This is a great question. I’ll interpret it below
- How do Polkadot and Cosmos differ in the developer compositional environment they offer to users/developers?
Polkadot:: Polkadot is essentially operating under the sharding paradigm of interchain interactions. Because effectively the entire network is one unified state machine. The designers of a chain can expose arbitrary apis that other chains can call. One can expect that standards will emerge allowing common patterns like interchain transfers of tokens but developers can freely invented their own mechanisms for interchain interaction.

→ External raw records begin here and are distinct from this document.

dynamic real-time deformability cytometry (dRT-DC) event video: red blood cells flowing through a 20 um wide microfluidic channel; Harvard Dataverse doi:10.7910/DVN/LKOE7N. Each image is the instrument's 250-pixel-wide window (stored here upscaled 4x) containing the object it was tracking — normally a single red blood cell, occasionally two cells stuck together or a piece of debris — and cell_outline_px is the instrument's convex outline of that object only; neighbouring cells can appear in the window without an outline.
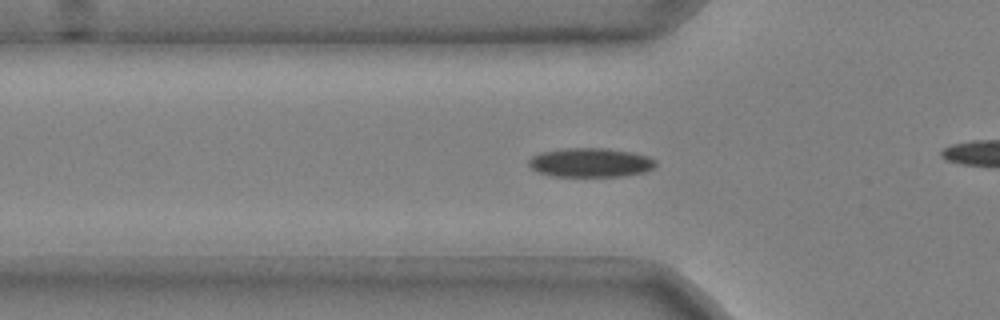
{"species": "common noctule bat (a hibernating species)", "species_latin": "Nyctalus noctula", "temperature_condition": "cold", "stored_images_in_passage": 35, "camera_frame_rate_fps": 3000, "um_per_image_px": 0.085, "animal": {"sex": "male", "body_mass_g": 20.4}, "frame": {"image": 1, "passage_image": 9, "time_ms": 2.667, "image_size_px": [1000, 320], "cell_outline_px": [[656, 164], [652, 168], [644, 172], [624, 176], [552, 176], [536, 172], [528, 164], [528, 160], [532, 156], [540, 152], [560, 148], [608, 148], [632, 152], [648, 156], [656, 160]], "centroid_in_image_um": [50.16, 13.81], "position_along_channel_um": 75.6, "area_um2": 21.73}}
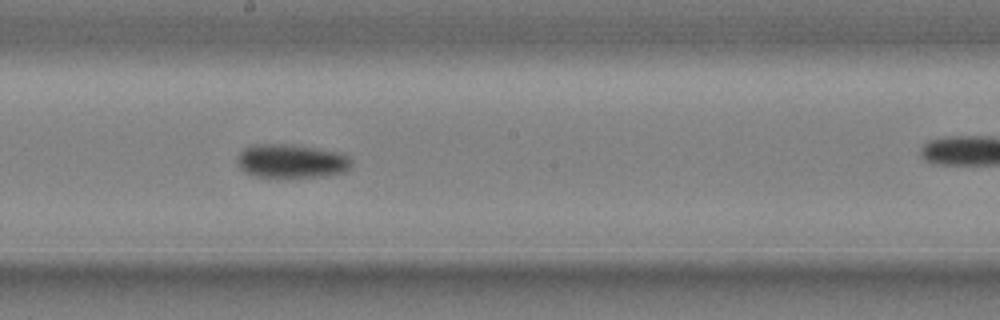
{"frame": {"image": 2, "passage_image": 21, "time_ms": 6.667, "image_size_px": [1000, 320], "cell_outline_px": [[352, 168], [344, 172], [328, 176], [288, 180], [280, 180], [252, 176], [244, 172], [240, 168], [236, 160], [240, 152], [244, 148], [252, 144], [288, 144], [344, 152], [352, 160]], "centroid_in_image_um": [24.79, 13.75], "position_along_channel_um": 223.4, "area_um2": 23.87}}
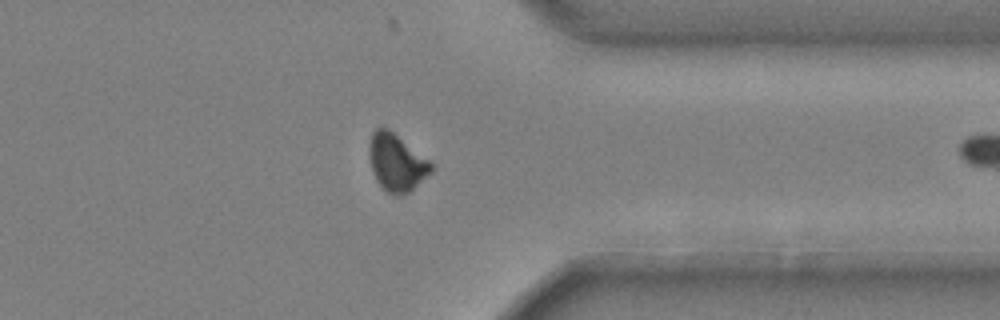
{"frame": {"image": 3, "passage_image": 34, "time_ms": 11.0, "image_size_px": [1000, 320], "cell_outline_px": [[436, 168], [432, 172], [408, 192], [396, 196], [392, 196], [376, 180], [372, 172], [368, 152], [368, 144], [372, 132], [376, 128], [388, 128], [428, 160]], "centroid_in_image_um": [33.68, 13.81], "position_along_channel_um": 377.7, "area_um2": 20.52}}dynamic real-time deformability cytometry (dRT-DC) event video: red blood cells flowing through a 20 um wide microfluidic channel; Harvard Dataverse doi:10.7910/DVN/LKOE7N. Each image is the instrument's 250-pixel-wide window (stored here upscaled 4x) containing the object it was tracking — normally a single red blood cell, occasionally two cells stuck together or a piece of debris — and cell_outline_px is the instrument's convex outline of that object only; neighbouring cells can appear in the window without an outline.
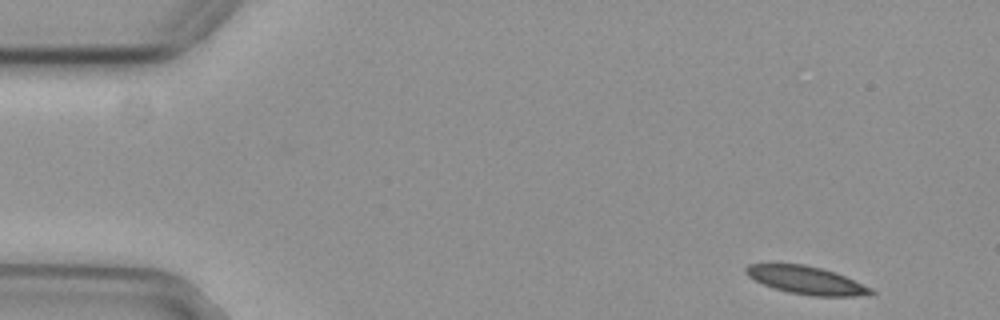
{"species": "common noctule bat (a hibernating species)", "species_latin": "Nyctalus noctula", "temperature_condition": "cold", "stored_images_in_passage": 52, "camera_frame_rate_fps": 3000, "um_per_image_px": 0.085, "animal": {"sex": "female", "body_mass_g": 29.2, "forearm_length_mm": 56.3}, "frame": {"image": 1, "passage_image": 1, "time_ms": 0.0, "image_size_px": [1000, 320], "cell_outline_px": [[876, 292], [872, 296], [812, 296], [788, 292], [772, 288], [748, 276], [744, 272], [744, 268], [748, 264], [804, 264], [836, 272], [872, 288]], "centroid_in_image_um": [68.58, 23.83], "position_along_channel_um": 16.4, "area_um2": 20.46}}
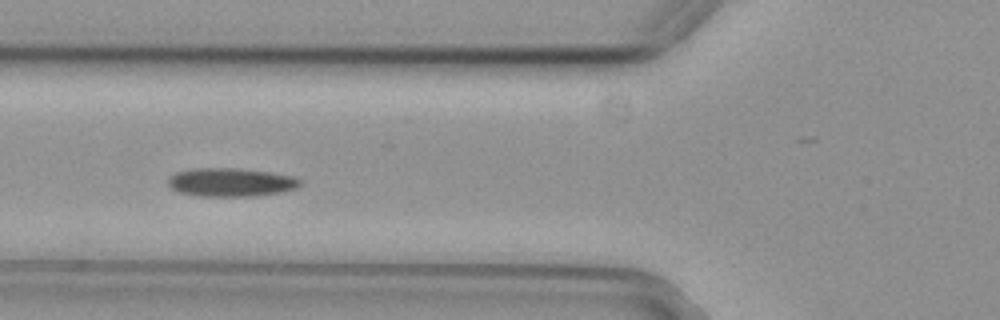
{"frame": {"image": 2, "passage_image": 17, "time_ms": 5.333, "image_size_px": [1000, 320], "cell_outline_px": [[300, 184], [296, 188], [280, 192], [256, 196], [200, 196], [180, 192], [172, 188], [168, 184], [168, 180], [176, 172], [192, 168], [240, 168], [272, 172], [292, 176], [300, 180]], "centroid_in_image_um": [19.63, 15.48], "position_along_channel_um": 106.2, "area_um2": 21.85}}
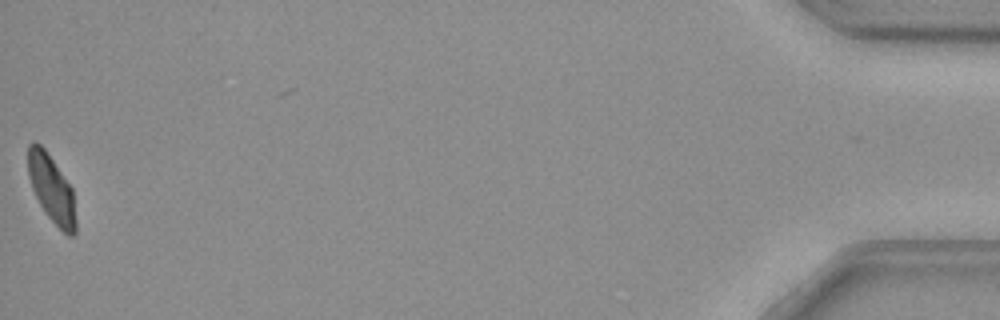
{"frame": {"image": 3, "passage_image": 52, "time_ms": 17.0, "image_size_px": [1000, 320], "cell_outline_px": [[76, 232], [72, 236], [68, 236], [44, 212], [32, 188], [28, 176], [28, 144], [32, 140], [36, 140], [44, 148], [72, 188], [76, 220]], "centroid_in_image_um": [4.37, 16.03], "position_along_channel_um": 430.8, "area_um2": 18.67}, "authors_computed_cell_mechanics": {"area_um2": 21.3282, "velocity_mm_per_s": 3.6821, "shape_relaxation_time_tau1_ms": null, "shape_relaxation_time_tau2_ms": 10.1389, "deformation_change_tau1": null, "deformation_change_tau2": 0.128}}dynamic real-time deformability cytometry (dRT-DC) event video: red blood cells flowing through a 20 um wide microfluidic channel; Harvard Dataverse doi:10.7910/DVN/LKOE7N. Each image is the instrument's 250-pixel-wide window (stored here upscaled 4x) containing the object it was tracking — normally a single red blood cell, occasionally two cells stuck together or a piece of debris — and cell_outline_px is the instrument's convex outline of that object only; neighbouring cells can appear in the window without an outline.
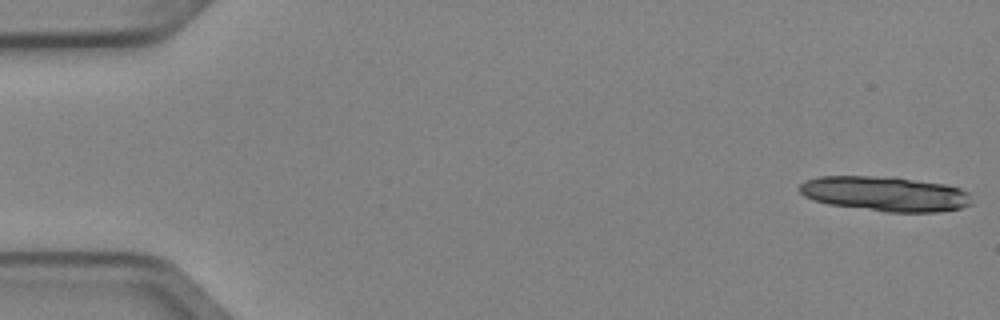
{"species": "Egyptian fruit bat (a non-hibernating species)", "species_latin": "Rousettus aegyptiacus", "temperature_condition": "cold", "stored_images_in_passage": 5, "camera_frame_rate_fps": 3000, "um_per_image_px": 0.085, "animal": {"sex": "female"}, "frame": {"image": 1, "passage_image": 1, "time_ms": 0.0, "image_size_px": [1000, 320], "cell_outline_px": [[972, 204], [960, 208], [936, 212], [888, 212], [828, 204], [804, 196], [800, 192], [800, 184], [804, 180], [820, 176], [896, 176], [944, 184], [960, 188], [968, 192]], "centroid_in_image_um": [75.25, 16.46], "position_along_channel_um": 9.8, "area_um2": 35.14}}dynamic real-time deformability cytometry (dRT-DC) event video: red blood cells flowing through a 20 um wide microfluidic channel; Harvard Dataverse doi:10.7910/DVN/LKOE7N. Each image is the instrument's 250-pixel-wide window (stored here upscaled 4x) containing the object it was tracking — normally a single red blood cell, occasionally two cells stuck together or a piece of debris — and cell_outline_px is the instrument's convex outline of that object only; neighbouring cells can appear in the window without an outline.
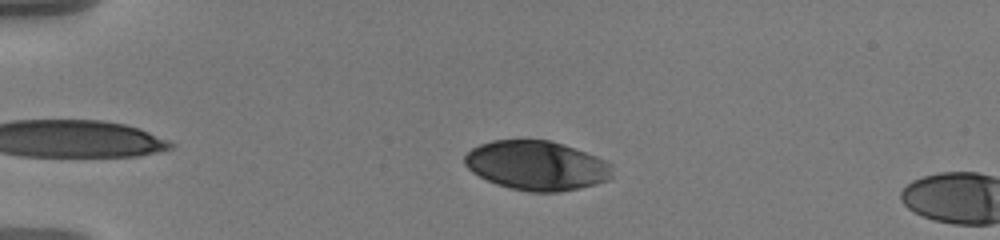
{"species": "human", "species_latin": "Homo sapiens", "temperature_condition": "warm", "stored_images_in_passage": 10, "camera_frame_rate_fps": 3000, "um_per_image_px": 0.085, "donor": {"sex": "male"}, "frame": {"image": 1, "passage_image": 7, "time_ms": 2.0, "image_size_px": [1000, 240], "cell_outline_px": [[612, 176], [608, 180], [596, 184], [580, 188], [556, 192], [528, 192], [508, 188], [496, 184], [472, 172], [464, 164], [464, 156], [472, 148], [480, 144], [492, 140], [548, 140], [564, 144], [608, 160], [612, 164]], "centroid_in_image_um": [45.64, 14.07], "position_along_channel_um": 39.4, "area_um2": 42.77}}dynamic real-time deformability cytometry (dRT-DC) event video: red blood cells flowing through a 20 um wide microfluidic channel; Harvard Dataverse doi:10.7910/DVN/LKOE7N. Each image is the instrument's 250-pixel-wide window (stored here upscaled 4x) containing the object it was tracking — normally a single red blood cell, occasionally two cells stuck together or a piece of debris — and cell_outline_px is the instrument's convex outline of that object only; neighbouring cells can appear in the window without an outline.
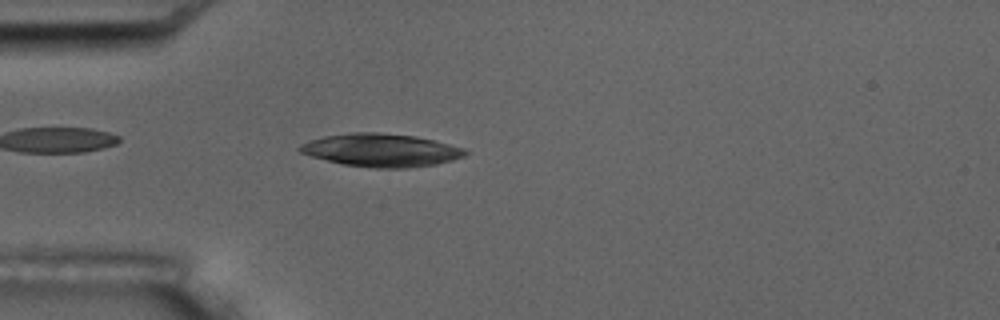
{"species": "common noctule bat (a hibernating species)", "species_latin": "Nyctalus noctula", "temperature_condition": "room temperature", "stored_images_in_passage": 6, "camera_frame_rate_fps": 3000, "um_per_image_px": 0.085, "animal": {"sex": "male", "body_mass_g": 17.5, "forearm_length_mm": 52.3}, "frame": {"image": 1, "passage_image": 6, "time_ms": 5.667, "image_size_px": [1000, 320], "cell_outline_px": [[468, 152], [464, 156], [452, 160], [436, 164], [408, 168], [376, 168], [344, 164], [312, 156], [300, 152], [296, 148], [300, 144], [324, 136], [352, 132], [380, 132], [416, 136], [464, 148]], "centroid_in_image_um": [32.4, 12.76], "position_along_channel_um": 52.6, "area_um2": 31.62}}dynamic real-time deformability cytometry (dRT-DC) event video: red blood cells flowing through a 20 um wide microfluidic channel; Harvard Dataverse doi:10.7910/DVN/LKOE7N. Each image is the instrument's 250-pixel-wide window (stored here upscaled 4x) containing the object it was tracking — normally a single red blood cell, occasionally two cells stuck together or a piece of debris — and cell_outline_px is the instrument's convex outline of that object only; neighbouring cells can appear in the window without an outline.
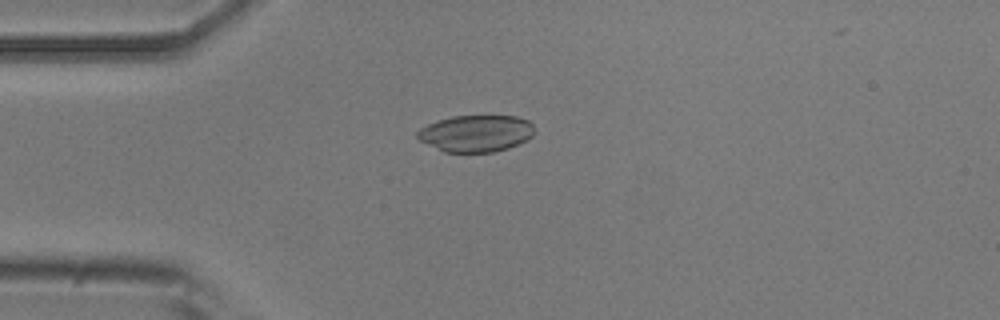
{"species": "common noctule bat (a hibernating species)", "species_latin": "Nyctalus noctula", "temperature_condition": "room temperature", "stored_images_in_passage": 30, "camera_frame_rate_fps": 3000, "um_per_image_px": 0.085, "animal": {"sex": "male", "body_mass_g": 20.5, "forearm_length_mm": 52.5}, "frame": {"image": 1, "passage_image": 1, "time_ms": 0.0, "image_size_px": [1000, 320], "cell_outline_px": [[532, 136], [528, 140], [508, 148], [492, 152], [444, 152], [420, 140], [416, 136], [416, 132], [420, 128], [436, 120], [452, 116], [516, 116], [528, 120], [532, 124]], "centroid_in_image_um": [40.44, 11.33], "position_along_channel_um": 44.6, "area_um2": 25.03}}
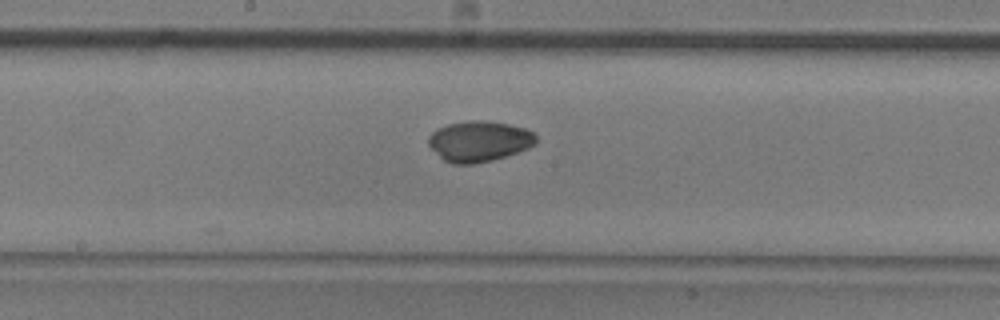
{"frame": {"image": 2, "passage_image": 15, "time_ms": 4.667, "image_size_px": [1000, 320], "cell_outline_px": [[536, 144], [528, 148], [492, 160], [472, 164], [452, 164], [444, 160], [428, 144], [428, 136], [436, 128], [448, 124], [468, 120], [484, 120], [508, 124], [524, 128], [532, 132], [536, 136]], "centroid_in_image_um": [40.7, 11.99], "position_along_channel_um": 207.5, "area_um2": 25.37}}
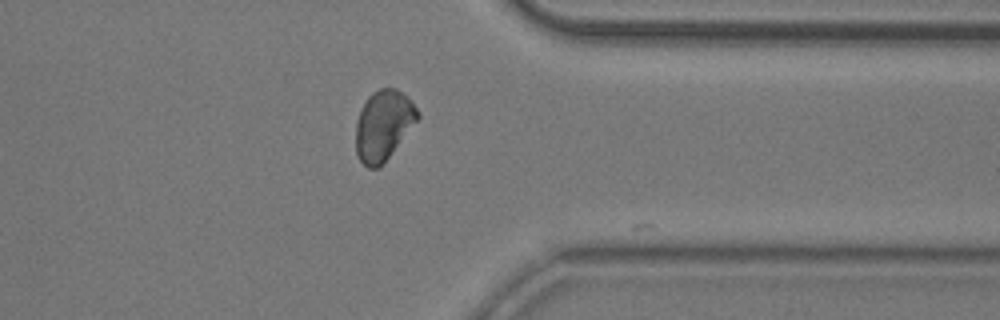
{"frame": {"image": 3, "passage_image": 29, "time_ms": 9.333, "image_size_px": [1000, 320], "cell_outline_px": [[420, 116], [388, 156], [376, 168], [368, 168], [360, 160], [356, 152], [356, 120], [360, 108], [368, 96], [372, 92], [380, 88], [396, 88], [420, 112]], "centroid_in_image_um": [32.54, 10.61], "position_along_channel_um": 378.9, "area_um2": 24.57}, "authors_computed_cell_mechanics": {"area_um2": 25.1719, "velocity_mm_per_s": 3.8412, "shape_relaxation_time_tau1_ms": 3.9017, "shape_relaxation_time_tau2_ms": null, "deformation_change_tau1": 0.1289, "deformation_change_tau2": null}}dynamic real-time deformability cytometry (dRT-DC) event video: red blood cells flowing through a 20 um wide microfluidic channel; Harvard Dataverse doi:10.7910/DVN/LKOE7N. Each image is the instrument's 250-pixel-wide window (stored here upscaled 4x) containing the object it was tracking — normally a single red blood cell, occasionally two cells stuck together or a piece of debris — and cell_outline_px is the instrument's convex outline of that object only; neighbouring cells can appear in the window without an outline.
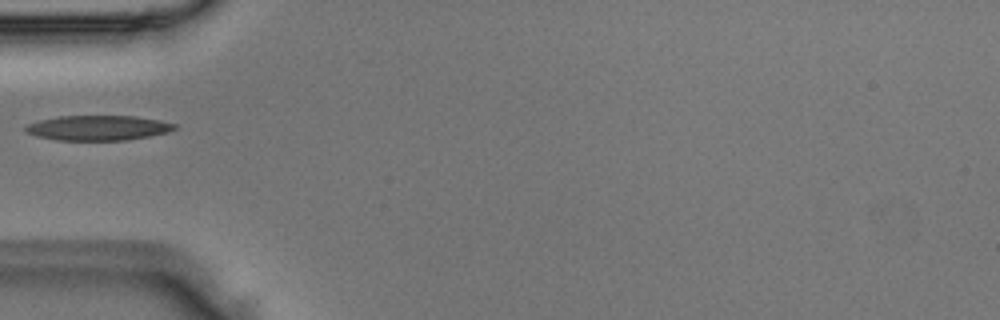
{"species": "Egyptian fruit bat (a non-hibernating species)", "species_latin": "Rousettus aegyptiacus", "temperature_condition": "room temperature", "stored_images_in_passage": 2, "camera_frame_rate_fps": 3000, "um_per_image_px": 0.085, "animal": {"sex": "male"}, "frame": {"image": 1, "passage_image": 2, "time_ms": 0.333, "image_size_px": [1000, 320], "cell_outline_px": [[180, 124], [176, 128], [168, 132], [128, 140], [56, 140], [36, 136], [28, 132], [24, 128], [28, 124], [40, 120], [60, 116], [136, 116], [160, 120]], "centroid_in_image_um": [8.39, 10.86], "position_along_channel_um": 76.6, "area_um2": 21.68}}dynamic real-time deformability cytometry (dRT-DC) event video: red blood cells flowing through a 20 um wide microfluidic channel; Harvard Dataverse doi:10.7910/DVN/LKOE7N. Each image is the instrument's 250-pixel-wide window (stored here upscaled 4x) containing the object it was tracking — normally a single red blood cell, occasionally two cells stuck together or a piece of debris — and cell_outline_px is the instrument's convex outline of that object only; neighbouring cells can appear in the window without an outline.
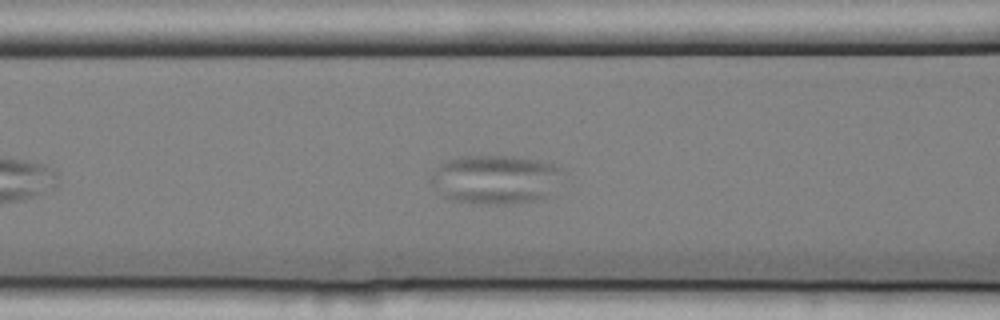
{"species": "common noctule bat (a hibernating species)", "species_latin": "Nyctalus noctula", "temperature_condition": "cold", "stored_images_in_passage": 43, "camera_frame_rate_fps": 3000, "um_per_image_px": 0.085, "animal": {"sex": "female", "body_mass_g": 25.1}, "frame": {"image": 1, "passage_image": 10, "time_ms": 3.0, "image_size_px": [1000, 320], "cell_outline_px": [[564, 172], [548, 196], [536, 200], [508, 204], [488, 204], [452, 200], [444, 196], [428, 180], [436, 168], [440, 164], [448, 160], [460, 156], [512, 156], [536, 160], [552, 164], [560, 168]], "centroid_in_image_um": [42.09, 15.24], "position_along_channel_um": 124.5, "area_um2": 37.34}}
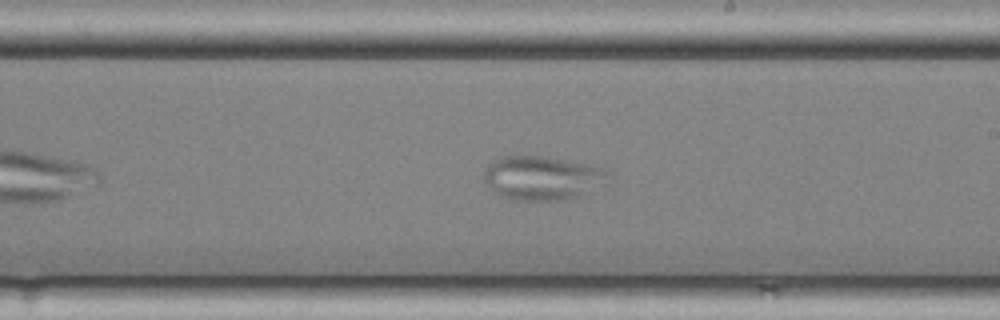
{"frame": {"image": 2, "passage_image": 20, "time_ms": 6.333, "image_size_px": [1000, 320], "cell_outline_px": [[612, 176], [608, 184], [576, 196], [560, 200], [512, 200], [500, 196], [484, 180], [484, 168], [492, 160], [500, 156], [540, 156], [592, 164], [608, 168]], "centroid_in_image_um": [46.16, 15.11], "position_along_channel_um": 242.8, "area_um2": 32.31}}
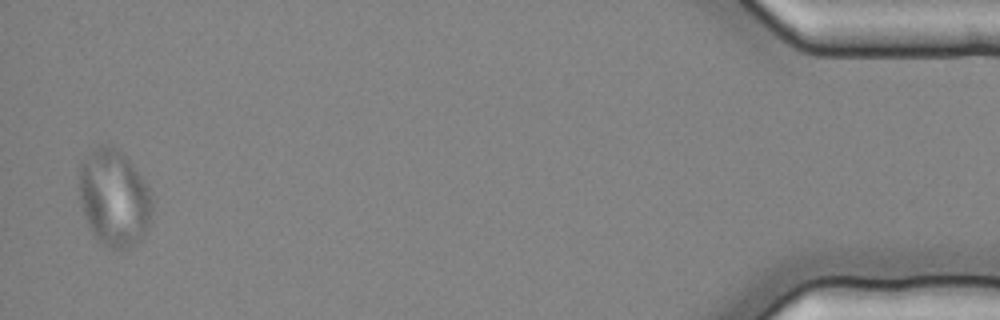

Cosmos: Because Cosmos is a network of potentially faulty state machines rather than one unified state machine, Cosmos will support sending proof carrying objects between chains rather than arbitrary chain to chain function calls. We are planning a major communication push around our compositional model for Q1 2019 but so I’ll be brief here. Initially, Cosmos will support sending static objects between chains and objects with 1 mutable parameter(their owner). This is sufficient to implement compositional patterns like Summa’s cross chain auctions or transfers of tokens between chains. I’ve long been interested in research on languages that can express more complex relationship between proofs and mutations of complex objects like Agoric’s Jessie and Kadena’s Pact and I expect that something in that domain can express virtually any financial primitive within the constraints of Cosmos. By embracing these constraints, Cosmos provides unlimited flexibility for developer designing their Blockchain state machines, a limitless ecosystem and total freedom to experiment with mechanism design.